__Task list__.
a – Decide whether each statement below agrees with the passage on the impact of trauma. Answer yes or no for each and quote the words from the passage that decide it.
(i) The passage says the initial shock and disbelief come to light at once.
(ii) The passage says the escalator is later replaced by a treadmill.
(iii) The passage says we remember our yesterdays purely as they really were.
b – List every means through which, according to the passage on the impact of trauma, we believe we have control.

__Supplied text__.

────────

The impact. When any traumatic event strikes, we are unprepared. We might have up to that point witnessed trauma in others, even supported the individual on his /her journey through this desert, but we were safe. We could move closer to the despair of the other, but we could likewise move out by decision and focus on our own life and maybe give attention to our not so unsolvable problems, followed perhaps by the relief that we were not so bad off after all.
When a devastating event takes place in our own life, what do we do, how do you/we give voice to the inarticulate of emotions? In the beginning there is the overwhelming shock and disbelief, which somehow hides in the body and in the recesses of the mind not to come to light for a period of time yet. We enter onto an automatic escalator taking us through a series of actions and words of no substance. We are deaf to the comfort of others reaching our ears. We get caught up in a ritual of expected behaviour moving through the ensuing days and nights like a ghost.
During this period where time has no meaning and no beginning and no end for us, life moves on. The escalator has now been substituted with a treadmill, going nowhere. We want to hold on to a precious moment, perhaps the last moment afforded, while at the same time we want this specific time to pass, and pass quickly. Life must return to normal. This in-between is hugely uncomfortable for we are waiting for answers, for progress, for resolutions, for a prognosis, for good news!
But there is nothing remarkable in this event be it a diagnosis, a sudden death, a prolonged illness or devastating injuries, – it all happened while we were going about our normal chores; sitting at a table for lunch, chatting with someone over the telephone or seeing the doctor for a nasty cough, and suddenly life changed. And that is why we are never prepared because we do not envisage life any different than yesterday. And yesterday was good. Compared to where we find ourselves to be today, all yesterdays were good. That is how we recall it, how we prefer to remember our yesterdays – between our own inventions and reality.
We carry within us a belief that we have control; be it through our own ability, our conduct, our connections, our friends or our financial status, – we can change things, we can arrange things, we can summons for assistance, we can pick up the telephone and things would be back in place.
Alternatively one telephone call and life as we knew it, is no more.

────────

__Stored data__.
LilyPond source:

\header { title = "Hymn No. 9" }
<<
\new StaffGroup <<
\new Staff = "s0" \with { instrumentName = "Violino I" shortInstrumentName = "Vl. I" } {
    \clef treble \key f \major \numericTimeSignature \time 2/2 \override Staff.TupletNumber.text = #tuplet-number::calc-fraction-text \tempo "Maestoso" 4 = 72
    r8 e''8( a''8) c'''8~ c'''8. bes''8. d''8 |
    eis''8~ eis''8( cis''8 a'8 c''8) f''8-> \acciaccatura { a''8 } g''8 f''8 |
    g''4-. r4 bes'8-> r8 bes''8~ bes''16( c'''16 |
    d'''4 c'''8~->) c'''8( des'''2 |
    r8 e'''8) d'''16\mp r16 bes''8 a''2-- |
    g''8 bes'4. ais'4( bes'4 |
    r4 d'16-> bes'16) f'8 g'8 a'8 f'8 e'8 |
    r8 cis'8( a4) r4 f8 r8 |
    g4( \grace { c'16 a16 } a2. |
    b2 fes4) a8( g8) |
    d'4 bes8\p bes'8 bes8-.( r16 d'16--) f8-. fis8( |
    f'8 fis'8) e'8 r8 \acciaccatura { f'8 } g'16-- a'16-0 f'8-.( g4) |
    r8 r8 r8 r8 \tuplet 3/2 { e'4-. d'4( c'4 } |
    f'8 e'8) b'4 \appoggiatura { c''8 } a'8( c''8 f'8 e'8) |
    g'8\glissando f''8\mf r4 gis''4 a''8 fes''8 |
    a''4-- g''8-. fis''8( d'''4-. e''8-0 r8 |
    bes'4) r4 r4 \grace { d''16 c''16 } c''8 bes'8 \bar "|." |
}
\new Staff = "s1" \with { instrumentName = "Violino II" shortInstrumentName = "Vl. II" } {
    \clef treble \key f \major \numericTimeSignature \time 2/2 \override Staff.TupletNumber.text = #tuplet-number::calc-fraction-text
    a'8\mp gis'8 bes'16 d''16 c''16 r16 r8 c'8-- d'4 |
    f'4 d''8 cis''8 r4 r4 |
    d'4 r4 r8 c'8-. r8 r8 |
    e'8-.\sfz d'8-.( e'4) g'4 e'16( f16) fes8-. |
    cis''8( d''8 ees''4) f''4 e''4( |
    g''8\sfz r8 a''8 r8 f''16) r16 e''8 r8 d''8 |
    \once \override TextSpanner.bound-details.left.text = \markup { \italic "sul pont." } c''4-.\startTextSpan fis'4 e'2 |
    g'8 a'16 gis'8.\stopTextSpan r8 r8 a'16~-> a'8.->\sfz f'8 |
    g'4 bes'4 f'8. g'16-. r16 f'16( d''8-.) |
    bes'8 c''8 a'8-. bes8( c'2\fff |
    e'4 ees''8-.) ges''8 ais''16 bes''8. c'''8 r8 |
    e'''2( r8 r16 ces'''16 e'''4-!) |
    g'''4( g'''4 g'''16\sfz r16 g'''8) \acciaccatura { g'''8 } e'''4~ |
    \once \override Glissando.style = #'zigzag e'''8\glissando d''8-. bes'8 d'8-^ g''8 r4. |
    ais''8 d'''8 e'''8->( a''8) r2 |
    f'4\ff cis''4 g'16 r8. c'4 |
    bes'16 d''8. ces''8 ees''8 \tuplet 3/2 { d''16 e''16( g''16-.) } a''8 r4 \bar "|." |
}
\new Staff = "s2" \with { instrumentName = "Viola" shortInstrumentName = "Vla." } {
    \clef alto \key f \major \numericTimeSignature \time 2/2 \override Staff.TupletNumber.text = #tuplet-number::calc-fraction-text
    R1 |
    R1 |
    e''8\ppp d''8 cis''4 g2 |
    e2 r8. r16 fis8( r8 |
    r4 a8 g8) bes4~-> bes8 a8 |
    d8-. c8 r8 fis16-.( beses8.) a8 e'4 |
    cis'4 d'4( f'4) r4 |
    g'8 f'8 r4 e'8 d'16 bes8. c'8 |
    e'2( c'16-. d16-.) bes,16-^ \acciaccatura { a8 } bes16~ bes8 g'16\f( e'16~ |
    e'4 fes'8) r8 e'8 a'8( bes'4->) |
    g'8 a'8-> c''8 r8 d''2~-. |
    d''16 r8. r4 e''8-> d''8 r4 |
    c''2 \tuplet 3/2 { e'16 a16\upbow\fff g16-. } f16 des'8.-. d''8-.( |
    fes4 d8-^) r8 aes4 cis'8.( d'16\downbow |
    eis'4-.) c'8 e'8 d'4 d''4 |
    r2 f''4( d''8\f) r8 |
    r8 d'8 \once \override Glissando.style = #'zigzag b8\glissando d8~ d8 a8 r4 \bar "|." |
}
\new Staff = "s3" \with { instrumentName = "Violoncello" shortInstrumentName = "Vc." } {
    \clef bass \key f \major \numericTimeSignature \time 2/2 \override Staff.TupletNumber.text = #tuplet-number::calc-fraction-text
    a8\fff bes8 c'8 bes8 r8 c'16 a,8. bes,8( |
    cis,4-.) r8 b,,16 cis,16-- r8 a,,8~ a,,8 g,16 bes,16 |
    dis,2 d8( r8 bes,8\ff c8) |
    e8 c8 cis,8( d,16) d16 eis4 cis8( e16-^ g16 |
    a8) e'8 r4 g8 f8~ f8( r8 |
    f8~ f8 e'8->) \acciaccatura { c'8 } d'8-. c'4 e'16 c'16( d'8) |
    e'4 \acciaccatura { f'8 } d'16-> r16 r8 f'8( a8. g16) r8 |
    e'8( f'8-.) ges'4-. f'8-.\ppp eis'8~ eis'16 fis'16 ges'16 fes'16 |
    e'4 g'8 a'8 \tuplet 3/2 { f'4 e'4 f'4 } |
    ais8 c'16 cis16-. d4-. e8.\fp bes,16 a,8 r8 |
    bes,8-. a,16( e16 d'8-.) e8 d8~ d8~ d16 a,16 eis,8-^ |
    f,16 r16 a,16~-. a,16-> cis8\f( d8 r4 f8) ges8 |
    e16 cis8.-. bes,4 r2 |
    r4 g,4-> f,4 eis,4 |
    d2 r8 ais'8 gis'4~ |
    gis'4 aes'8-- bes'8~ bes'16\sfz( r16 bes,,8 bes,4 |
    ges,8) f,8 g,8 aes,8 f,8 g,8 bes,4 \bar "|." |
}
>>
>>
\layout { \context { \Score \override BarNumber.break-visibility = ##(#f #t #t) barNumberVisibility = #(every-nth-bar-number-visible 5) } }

────────

__Answers per task__.
a –
(i) No: "which somehow hides in the body and in the recesses of the mind not to come to light for a period of time yet."
(ii) Yes: "The escalator has now been substituted with a treadmill, going nowhere."
(iii) No: "between our own inventions and reality."

b –
- our own ability
- our conduct
- our connections
- our friends
- our financial status